Question

The ratio of phase difference and path difference is:
A. $2\pi $
B. $\dfrac{{2\pi }}{\lambda }$
C. $\dfrac{\lambda }{{2\pi }}$
D. $\dfrac{\pi }{\lambda }$

Answer 1

Hint: To solve this question, we must have a basic concept about the path difference and phase difference. Phase difference is the difference in the phase angle of the two waves while the path difference is the difference in the path traversed by the two waves. We will see the relation between them and then proceed to solve the question accordingly.

Formula used:
The relation between the phase difference and path difference is given below.
$\Delta x = \dfrac{\lambda }{{2\pi }}\Delta \phi $
Where
$\Delta x$ is the path difference of the two waves
$\Delta \phi $ is the phase difference of the two waves
$\lambda $ is the wavelength of the two waves

Complete step-by-step answer:
From the relation above between the path difference and the phase difference, the ratio between them is given as
$
   \Rightarrow \Delta x = \dfrac{\lambda }{{2\pi }}\Delta \phi \\
   \Rightarrow \dfrac{{\Delta \phi }}{{\Delta x}} = \dfrac{\lambda }{{2\pi }} \\
$
Thus, the ratio between them is $\dfrac{\lambda }{{2\pi }}$
Hence, the correct option is B

Additional Information - A wave front is a surface with a constant phase of an optical wave over it. The wave front. The shape of a wavefront usually depends on the source's geometry, for example, could be the surface above which the wave has a maximum (for instance, the crest of a wave) or a minimum (the same wave) value. A source point has wave fronts which are spheres with the centers at the source point.

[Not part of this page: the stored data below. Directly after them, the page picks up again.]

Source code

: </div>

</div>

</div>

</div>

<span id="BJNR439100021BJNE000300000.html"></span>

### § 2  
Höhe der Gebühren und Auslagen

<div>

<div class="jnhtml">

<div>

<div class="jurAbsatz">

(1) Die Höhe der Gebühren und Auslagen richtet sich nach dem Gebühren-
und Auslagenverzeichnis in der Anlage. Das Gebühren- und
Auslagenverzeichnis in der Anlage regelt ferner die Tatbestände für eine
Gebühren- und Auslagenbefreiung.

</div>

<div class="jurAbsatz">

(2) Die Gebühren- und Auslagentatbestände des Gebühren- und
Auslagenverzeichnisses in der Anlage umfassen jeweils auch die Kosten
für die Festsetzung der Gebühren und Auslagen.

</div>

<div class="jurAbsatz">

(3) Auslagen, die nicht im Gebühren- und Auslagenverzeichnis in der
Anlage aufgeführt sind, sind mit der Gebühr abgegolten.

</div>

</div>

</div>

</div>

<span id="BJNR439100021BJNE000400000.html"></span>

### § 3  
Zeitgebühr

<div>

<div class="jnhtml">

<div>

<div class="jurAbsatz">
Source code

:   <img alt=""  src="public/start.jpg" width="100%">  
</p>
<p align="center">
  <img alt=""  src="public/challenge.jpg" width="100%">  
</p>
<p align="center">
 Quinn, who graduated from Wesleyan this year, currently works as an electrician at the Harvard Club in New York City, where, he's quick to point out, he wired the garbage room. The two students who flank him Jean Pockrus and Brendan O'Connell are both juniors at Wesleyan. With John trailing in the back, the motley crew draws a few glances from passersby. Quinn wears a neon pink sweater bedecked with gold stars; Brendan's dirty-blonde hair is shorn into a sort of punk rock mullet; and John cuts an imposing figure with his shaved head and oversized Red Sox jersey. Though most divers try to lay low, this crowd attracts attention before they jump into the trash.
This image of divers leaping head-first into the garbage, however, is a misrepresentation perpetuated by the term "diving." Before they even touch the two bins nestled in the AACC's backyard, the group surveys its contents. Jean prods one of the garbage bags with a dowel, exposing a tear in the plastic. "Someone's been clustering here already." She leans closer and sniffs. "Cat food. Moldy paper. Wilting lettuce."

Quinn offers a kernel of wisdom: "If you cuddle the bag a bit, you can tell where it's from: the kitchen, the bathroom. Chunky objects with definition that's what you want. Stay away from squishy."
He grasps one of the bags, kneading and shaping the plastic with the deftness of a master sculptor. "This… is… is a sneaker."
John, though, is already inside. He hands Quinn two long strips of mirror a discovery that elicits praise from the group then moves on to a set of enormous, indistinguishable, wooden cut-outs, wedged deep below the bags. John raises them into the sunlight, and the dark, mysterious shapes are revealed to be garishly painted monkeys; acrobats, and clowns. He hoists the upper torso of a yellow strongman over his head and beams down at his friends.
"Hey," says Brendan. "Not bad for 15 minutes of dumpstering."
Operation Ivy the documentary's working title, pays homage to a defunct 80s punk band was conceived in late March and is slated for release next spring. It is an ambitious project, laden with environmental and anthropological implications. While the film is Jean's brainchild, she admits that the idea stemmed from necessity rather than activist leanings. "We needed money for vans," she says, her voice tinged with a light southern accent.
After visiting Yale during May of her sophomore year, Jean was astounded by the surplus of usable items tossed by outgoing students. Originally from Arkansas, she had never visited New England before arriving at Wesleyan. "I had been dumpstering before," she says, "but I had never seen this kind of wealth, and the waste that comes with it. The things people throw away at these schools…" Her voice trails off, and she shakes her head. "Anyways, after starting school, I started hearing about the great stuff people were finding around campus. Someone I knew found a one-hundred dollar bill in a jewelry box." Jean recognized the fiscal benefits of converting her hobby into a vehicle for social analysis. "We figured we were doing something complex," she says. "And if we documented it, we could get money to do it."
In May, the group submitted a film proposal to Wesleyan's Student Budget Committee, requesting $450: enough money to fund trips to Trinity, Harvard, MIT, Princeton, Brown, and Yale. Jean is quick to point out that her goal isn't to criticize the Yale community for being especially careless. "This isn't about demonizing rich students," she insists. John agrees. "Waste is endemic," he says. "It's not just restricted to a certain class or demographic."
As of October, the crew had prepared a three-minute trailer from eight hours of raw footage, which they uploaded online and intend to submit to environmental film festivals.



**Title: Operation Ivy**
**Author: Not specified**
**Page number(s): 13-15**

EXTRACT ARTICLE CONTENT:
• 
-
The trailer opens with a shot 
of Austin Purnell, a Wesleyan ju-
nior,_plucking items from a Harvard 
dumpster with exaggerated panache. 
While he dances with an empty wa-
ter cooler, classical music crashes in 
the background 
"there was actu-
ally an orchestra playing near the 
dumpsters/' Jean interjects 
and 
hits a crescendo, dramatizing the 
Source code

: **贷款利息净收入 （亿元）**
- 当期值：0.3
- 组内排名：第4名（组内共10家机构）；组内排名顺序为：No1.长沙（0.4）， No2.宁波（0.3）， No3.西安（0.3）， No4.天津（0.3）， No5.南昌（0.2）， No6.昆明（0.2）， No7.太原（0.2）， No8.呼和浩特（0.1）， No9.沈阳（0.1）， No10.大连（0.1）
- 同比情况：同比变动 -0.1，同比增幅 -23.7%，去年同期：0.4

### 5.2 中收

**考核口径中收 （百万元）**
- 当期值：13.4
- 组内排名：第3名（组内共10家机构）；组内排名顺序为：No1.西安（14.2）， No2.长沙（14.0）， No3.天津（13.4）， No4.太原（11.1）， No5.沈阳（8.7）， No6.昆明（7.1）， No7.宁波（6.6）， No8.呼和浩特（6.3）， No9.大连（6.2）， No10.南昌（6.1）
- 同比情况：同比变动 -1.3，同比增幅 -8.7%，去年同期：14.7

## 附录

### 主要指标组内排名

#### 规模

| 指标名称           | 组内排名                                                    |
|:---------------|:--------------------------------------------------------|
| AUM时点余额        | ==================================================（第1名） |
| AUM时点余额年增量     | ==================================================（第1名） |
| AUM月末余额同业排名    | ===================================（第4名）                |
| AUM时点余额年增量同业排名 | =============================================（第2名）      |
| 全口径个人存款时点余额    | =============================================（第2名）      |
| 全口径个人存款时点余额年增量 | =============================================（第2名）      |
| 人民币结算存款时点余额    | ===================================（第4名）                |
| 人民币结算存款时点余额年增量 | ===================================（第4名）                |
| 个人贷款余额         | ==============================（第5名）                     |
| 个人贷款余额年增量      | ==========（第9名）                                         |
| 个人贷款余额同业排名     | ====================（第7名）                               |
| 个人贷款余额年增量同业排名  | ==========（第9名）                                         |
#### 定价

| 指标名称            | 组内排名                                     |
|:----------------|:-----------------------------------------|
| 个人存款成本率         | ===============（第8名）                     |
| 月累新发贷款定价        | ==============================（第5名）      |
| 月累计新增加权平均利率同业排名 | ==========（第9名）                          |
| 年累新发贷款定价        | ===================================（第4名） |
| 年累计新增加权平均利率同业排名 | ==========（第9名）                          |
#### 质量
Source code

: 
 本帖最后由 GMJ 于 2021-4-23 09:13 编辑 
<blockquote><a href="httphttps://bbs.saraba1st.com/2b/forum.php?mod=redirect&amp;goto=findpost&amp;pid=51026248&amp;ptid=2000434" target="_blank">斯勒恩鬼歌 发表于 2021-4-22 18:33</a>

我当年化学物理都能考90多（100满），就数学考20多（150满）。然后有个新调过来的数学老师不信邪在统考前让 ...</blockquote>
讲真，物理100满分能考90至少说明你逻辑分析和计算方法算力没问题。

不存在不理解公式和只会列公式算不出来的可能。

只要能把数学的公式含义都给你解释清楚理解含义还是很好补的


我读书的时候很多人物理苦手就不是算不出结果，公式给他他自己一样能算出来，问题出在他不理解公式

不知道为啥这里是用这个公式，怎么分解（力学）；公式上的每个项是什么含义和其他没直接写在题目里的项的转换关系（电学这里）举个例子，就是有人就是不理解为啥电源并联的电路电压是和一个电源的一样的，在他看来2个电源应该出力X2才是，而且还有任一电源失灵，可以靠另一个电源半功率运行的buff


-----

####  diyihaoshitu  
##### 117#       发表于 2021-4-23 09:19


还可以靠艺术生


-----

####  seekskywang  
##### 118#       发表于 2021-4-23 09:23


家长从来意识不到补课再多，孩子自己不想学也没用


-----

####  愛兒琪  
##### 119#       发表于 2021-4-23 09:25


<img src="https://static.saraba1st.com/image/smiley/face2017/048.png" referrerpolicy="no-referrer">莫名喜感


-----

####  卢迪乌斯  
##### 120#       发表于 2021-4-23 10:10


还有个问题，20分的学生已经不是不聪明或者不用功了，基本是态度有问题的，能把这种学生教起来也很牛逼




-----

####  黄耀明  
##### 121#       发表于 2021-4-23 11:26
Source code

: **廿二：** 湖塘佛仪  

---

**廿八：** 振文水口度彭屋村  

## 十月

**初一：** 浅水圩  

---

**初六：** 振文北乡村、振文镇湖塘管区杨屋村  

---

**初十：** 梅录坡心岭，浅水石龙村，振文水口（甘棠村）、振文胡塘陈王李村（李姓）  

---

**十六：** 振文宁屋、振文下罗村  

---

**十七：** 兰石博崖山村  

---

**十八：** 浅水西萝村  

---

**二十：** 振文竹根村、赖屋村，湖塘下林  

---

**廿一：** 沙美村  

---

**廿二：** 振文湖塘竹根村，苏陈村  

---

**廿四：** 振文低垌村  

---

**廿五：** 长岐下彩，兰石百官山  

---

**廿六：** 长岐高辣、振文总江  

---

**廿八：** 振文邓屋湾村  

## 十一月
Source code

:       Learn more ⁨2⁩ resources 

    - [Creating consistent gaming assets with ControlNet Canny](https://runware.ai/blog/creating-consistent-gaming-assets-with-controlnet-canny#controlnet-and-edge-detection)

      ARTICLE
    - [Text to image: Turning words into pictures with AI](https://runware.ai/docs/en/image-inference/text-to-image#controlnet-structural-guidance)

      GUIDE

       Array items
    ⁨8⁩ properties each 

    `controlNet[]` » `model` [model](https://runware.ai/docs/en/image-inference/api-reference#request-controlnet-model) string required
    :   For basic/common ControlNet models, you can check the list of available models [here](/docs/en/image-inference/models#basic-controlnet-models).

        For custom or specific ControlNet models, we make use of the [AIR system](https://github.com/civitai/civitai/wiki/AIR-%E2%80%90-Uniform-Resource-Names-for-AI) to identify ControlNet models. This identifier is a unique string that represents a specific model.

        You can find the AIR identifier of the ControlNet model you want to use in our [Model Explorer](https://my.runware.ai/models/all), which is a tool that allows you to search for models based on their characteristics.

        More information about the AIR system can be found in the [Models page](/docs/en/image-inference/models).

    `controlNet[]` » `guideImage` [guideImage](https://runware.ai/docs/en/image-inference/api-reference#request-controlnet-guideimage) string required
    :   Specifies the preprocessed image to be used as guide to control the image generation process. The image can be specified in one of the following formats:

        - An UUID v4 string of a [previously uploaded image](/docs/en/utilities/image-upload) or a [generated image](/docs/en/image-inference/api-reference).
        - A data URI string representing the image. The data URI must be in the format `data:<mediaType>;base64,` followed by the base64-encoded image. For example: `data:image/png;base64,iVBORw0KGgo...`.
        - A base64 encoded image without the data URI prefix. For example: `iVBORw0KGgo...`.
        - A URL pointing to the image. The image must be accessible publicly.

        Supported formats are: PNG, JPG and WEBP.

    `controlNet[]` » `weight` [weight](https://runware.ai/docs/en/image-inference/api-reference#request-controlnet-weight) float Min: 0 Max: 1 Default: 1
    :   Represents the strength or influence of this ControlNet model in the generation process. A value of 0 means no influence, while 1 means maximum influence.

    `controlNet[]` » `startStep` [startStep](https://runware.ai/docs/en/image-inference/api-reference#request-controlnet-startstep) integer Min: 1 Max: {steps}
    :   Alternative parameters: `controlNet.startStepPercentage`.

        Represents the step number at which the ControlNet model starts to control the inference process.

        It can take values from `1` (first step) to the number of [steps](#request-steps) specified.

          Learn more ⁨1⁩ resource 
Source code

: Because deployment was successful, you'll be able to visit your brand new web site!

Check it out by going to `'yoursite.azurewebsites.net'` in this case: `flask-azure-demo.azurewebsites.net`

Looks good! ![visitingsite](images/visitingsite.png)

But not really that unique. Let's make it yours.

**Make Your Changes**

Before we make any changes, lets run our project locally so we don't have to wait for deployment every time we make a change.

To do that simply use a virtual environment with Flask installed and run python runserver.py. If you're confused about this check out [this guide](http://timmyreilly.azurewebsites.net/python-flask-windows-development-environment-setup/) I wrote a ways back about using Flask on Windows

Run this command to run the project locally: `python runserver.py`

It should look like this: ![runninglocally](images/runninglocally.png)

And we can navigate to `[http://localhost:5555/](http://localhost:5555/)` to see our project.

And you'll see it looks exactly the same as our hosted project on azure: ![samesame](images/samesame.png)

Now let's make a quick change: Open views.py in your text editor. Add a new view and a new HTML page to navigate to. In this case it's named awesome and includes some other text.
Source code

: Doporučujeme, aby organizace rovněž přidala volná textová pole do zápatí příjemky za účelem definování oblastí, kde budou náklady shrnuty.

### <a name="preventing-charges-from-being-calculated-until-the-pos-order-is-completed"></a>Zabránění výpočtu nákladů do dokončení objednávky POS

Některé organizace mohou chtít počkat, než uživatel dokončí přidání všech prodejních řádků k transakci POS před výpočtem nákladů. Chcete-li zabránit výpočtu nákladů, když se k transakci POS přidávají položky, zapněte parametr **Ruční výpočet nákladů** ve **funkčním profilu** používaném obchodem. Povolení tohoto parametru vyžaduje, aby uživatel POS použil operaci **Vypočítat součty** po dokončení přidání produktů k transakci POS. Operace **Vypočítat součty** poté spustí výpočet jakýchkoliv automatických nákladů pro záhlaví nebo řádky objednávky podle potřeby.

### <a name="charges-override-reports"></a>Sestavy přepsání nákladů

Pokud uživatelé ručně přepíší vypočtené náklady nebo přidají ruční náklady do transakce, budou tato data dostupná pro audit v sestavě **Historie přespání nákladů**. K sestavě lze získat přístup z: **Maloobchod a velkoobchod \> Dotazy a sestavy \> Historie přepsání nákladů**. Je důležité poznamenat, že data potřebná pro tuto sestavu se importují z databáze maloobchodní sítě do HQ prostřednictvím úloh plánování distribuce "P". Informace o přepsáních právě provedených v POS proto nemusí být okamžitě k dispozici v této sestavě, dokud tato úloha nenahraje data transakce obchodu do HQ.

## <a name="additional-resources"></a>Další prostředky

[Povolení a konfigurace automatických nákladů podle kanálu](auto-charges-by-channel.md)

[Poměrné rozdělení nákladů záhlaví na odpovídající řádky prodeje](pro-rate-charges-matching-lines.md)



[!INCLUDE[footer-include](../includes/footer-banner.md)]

Note: The uses of path difference includes calculation of position of fringe width during Young double slit experiment while the phase difference is used when there is a constant phase relationship between the two waves i.e. the phase of the waves may vary but their difference is constant. Also, when two waves are in phase, then their peak will coincide with each other.